* _PROBLEM DESCRIPTION_: Please copy, exactly as written, the span from the first line below to the line that contains "Γεια σας, είμαστε", including both, and skip the pictures.

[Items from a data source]
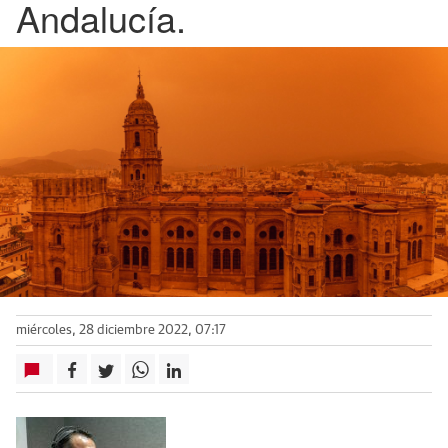
Andalucía.
miércoles, 28 diciembre 2022, 07:17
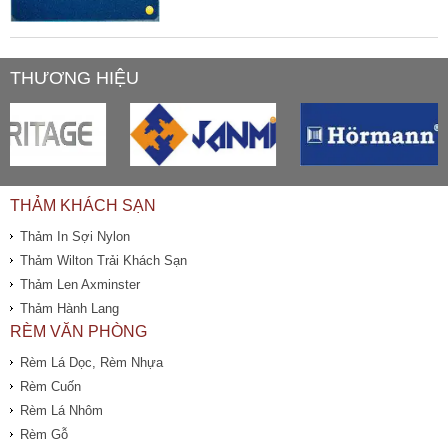
THƯƠNG HIỆU
THẢM KHÁCH SẠN
Thảm In Sợi Nylon
Thảm Wilton Trải Khách Sạn
Thảm Len Axminster
Thảm Hành Lang
RÈM VĂN PHÒNG
Rèm Lá Dọc, Rèm Nhựa
Rèm Cuốn
Rèm Lá Nhôm
Rèm Gỗ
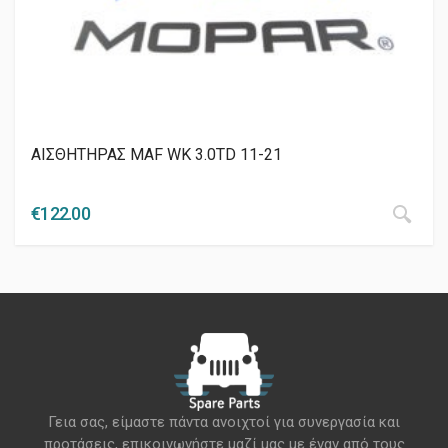
ΑΙΣΘΗΤΗΡΑΣ MAF WK 3.0TD 11-21
€
122.00
Γεια σας, είμαστε πάντα ανοιχτοί για συνεργασία και
προτάσεις, επικοινωνήστε μαζί μας με έναν από τους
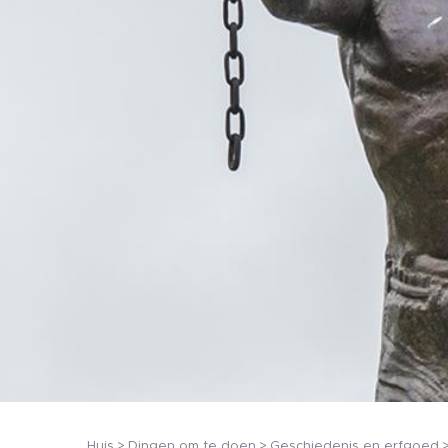
Huis
Dingen om te doen
Geschiedenis en erfgoed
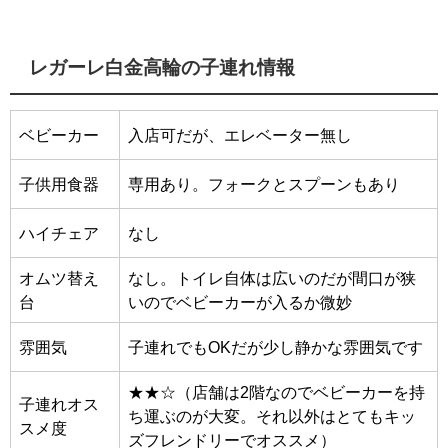
レガーレ白金高輪の子連れ情報
ベビーカー
入店可だが、エレベーター無し
子供用食器
専用あり。フォークとスプーンもあり
ハイチェア
なし
オムツ替え
なし。トイレ自体は広いのだが間口が狭
台
いのでベビーカーが入るか微妙
雰囲気
子連れでもOKだが少し静かな雰囲気です
★★☆（店舗は2階なのでベビーカーを持
子連れオス
ち運ぶのが大変。それ以外はとてもキッ
スメ度
ズフレンドリーでオススメ）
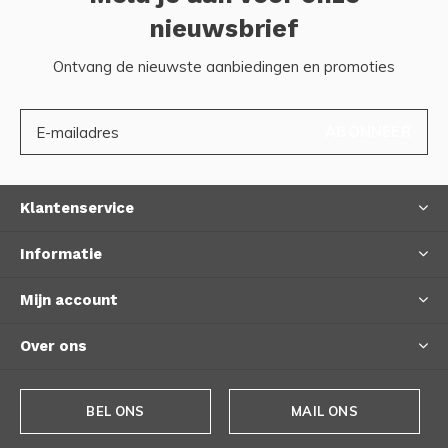
nieuwsbrief
Ontvang de nieuwste aanbiedingen en promoties
ABONNEER
Klantenservice
Informatie
Mijn account
Over ons
BEL ONS
MAIL ONS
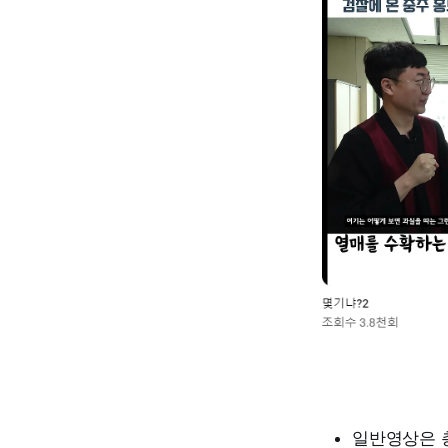
일반영상은 총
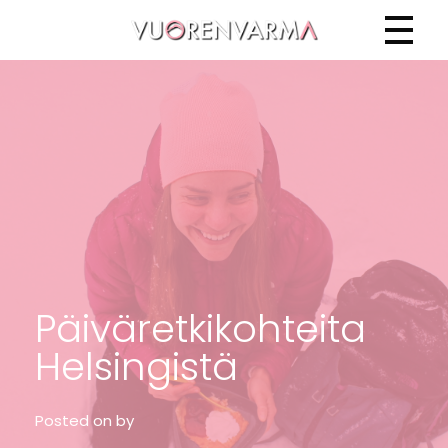
Vuorenvarma
Päiväretkikohteita
Helsingistä
Posted on
by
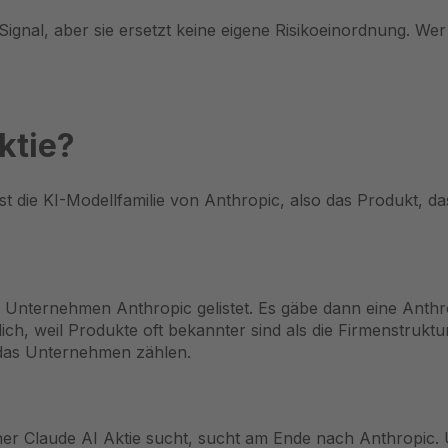
Signal, aber sie ersetzt keine eigene Risikoeinordnung. Wer
ktie?
e ist die KI-Modellfamilie von Anthropic, also das Produkt,
s Unternehmen Anthropic gelistet. Es gäbe dann eine Anth
ch, weil Produkte oft bekannter sind als die Firmenstruktur 
das Unternehmen zählen.
iner Claude AI Aktie sucht, sucht am Ende nach Anthropic.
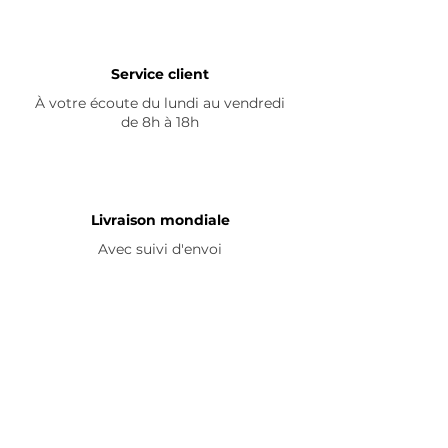
Service client
À votre écoute du lundi au vendredi
de 8h à 18h
Livraison mondiale
Avec suivi d'envoi
En savoir plus
Nous contacter
Livraison
Avis ☆
FAQ
Nous suivre
Pour découvrir nos nouveautés et
partager vos achats, abonnez-vous à
nos réseaux sociaux :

* _SOLVED PROBLEM_:
Andalucía.
miércoles, 28 diciembre 2022, 07:17
THƯƠNG HIỆU
THẢM KHÁCH SẠN
Thảm In Sợi Nylon
Thảm Wilton Trải Khách Sạn
Thảm Len Axminster
Thảm Hành Lang
RÈM VĂN PHÒNG
Rèm Lá Dọc, Rèm Nhựa
Rèm Cuốn
Rèm Lá Nhôm
Rèm Gỗ
ΑΙΣΘΗΤΗΡΑΣ MAF WK 3.0TD 11-21
€
122.00
Γεια σας, είμαστε πάντα ανοιχτοί για συνεργασία και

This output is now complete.